Cairo: An Egyptian court Thursday sentenced former information minister, Salah Abdul Maqsud, who served in the government of the now-toppled Islamist president Mohammad Mursi, to 10 years in prison on charges of wasting public money by misusing transmission equipment, the latest verdict against Islamists.

The Cairo Criminal Court also ordered Abdul Maqsud, who was tried in absentia, and an ex-TV official to pay together a fine of 3.6 million Egyptian pounds (around Dh 1.89 million) in the same case.

Abdul Maqsud, a senior official in Mursi’s Muslim Brotherhood, was charged with illegally allocating a transmission vehicle owned by state Egyptian TV, to cover a pro-Mursi sit-in that was held in Cairo last year in the run-up to street protests demanding the Islamist leader’s ouster.

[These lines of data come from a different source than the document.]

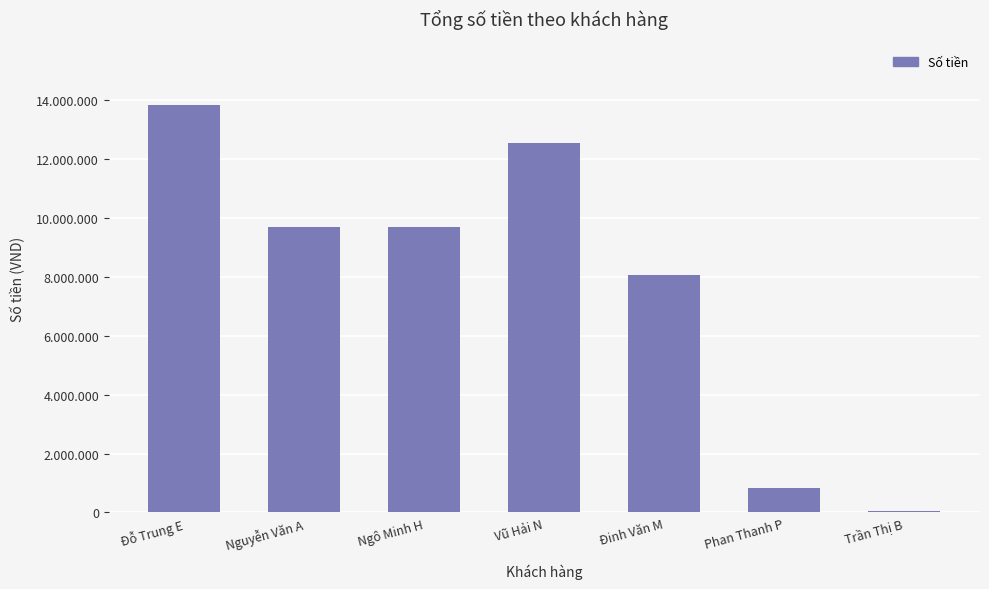

How many bars are there in total?

7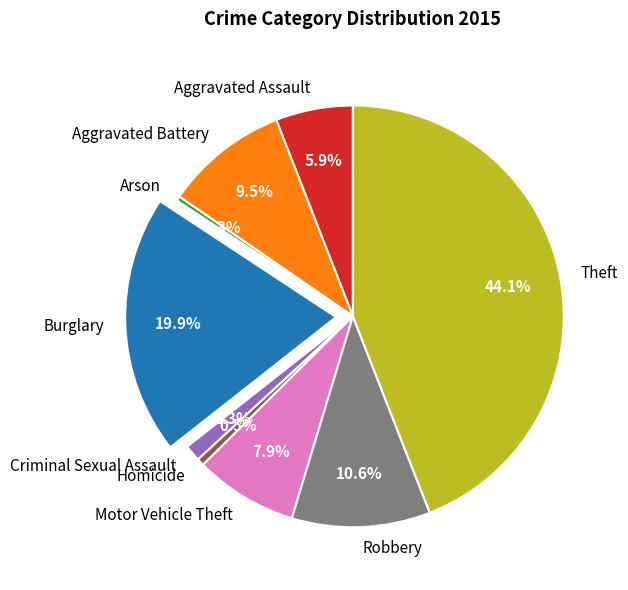

Is there any slice that represents more than half of the pie?

No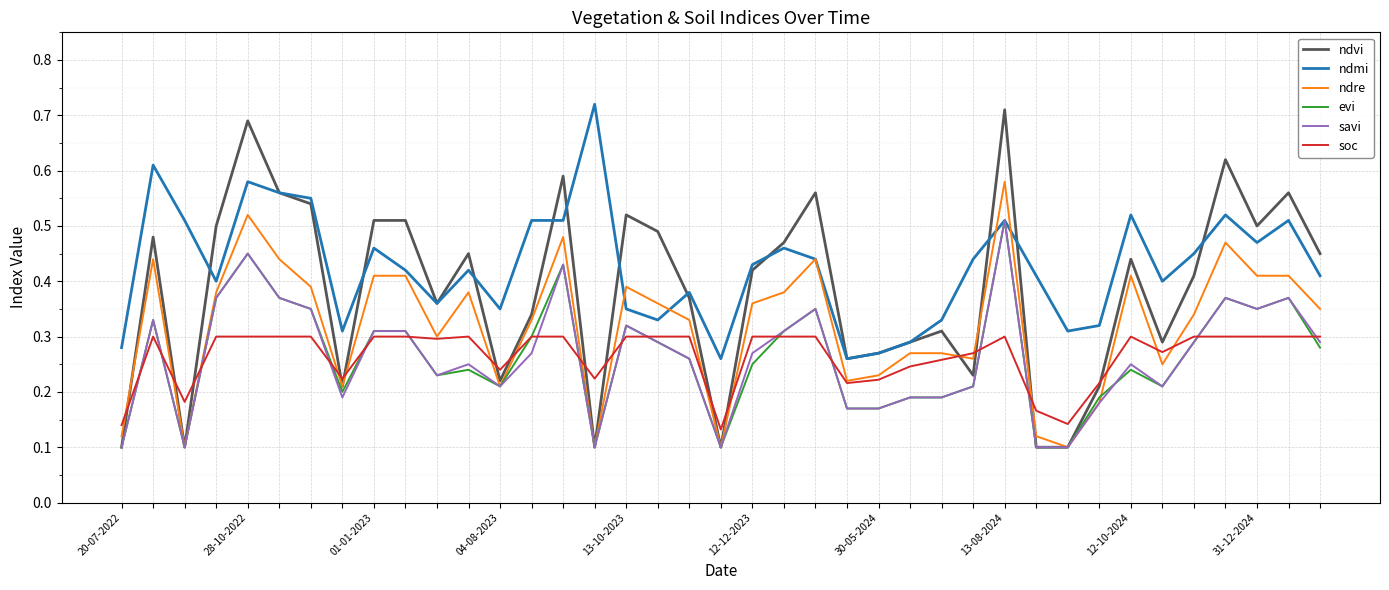

What are all the series names shown in the legend?

ndvi, ndmi, ndre, evi, savi, soc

The rally lasted for more than a month and was eventually cleared in a deadly security clampdown.

Abdul Maqsud is believed to have fled to Qatar or Turkey in the wake of the army’s overthrow of Mursi in mid-2013.

Mursi is being tried on multiple charges ranging from spying to incitement to protester deaths.

Dozens of Brotherhood leaders have been put on trial and given varying jail terms in recent months on charges of inciting or involvement in violence. The Brotherhood, designated by Egyptian authorities as a terrorist organization, has repeatedly condemned the trials as unfair and politically motivated.